How AI-agent tool calls fall under the Trust Services Criteria — what auditors ask, where default setups fall short, and the controls that produce the evidence.
QUICK ANSWERSOC 2 has no AI module. MCP tool calls are tested under the existing Common Criteria — logical access (CC6.1–6.3), monitoring (CC7.2–7.3), change management (CC8.1). The recurring finding: privileged actions must trace to an identifiable person, and a shared API key is not attribution.
A protocol can’t “be SOC 2 compliant” any more than HTTP can — the audit tests your controls over your deployment: the AI clients, the servers they reach, and everything in between. Three things put that traffic in scope.
A tools/call reaches the database, repo or payment API behind the tool. That is CC6 territory: access must be mediated, inventoried and attributable.
The 2022 points of focus direct auditors to evaluate all actor types, not just employees. Agents get the same provisioning, least-privilege and review expectations as privileged service accounts.
Current auditor commentary favours deployments where every identity is registered, every call mediated by policy, every verdict recorded — what a gateway produces by construction.
For each criterion: what it requires, the question asked of your AI traffic, the default-setup gap, and the control that closes it.
Logical access security software and architectures over protected information assets, starting with identifying, inventorying and classifying those assets.

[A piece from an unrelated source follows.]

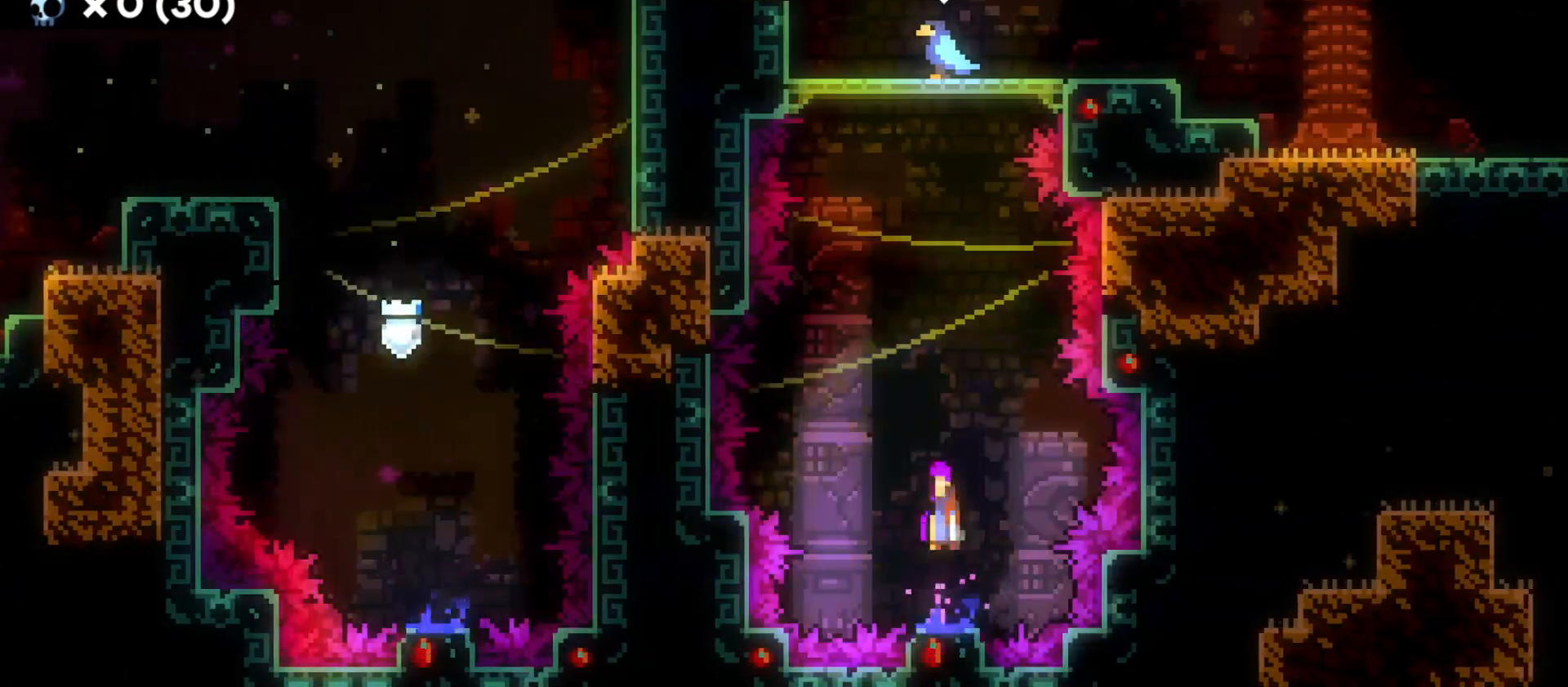
{"keys": ["w"], "events": [[100, "s", "up"], [216, "w", "down"], [300, "dash", "down"], [433, "dash", "up"]]}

Each tool call is logical access to the upstream system. Is that access mediated by access-control software, and are the tools inventoried and classified by what they can do?
A shared API key in client config means no access-control layer between agent and upstream — and no inventory or risk classification of the tools exposed.
The gateway sits inline as the access-control layer; credentials stay in central custody, out of client configs; the catalogue provides the asset inventory with risk classification.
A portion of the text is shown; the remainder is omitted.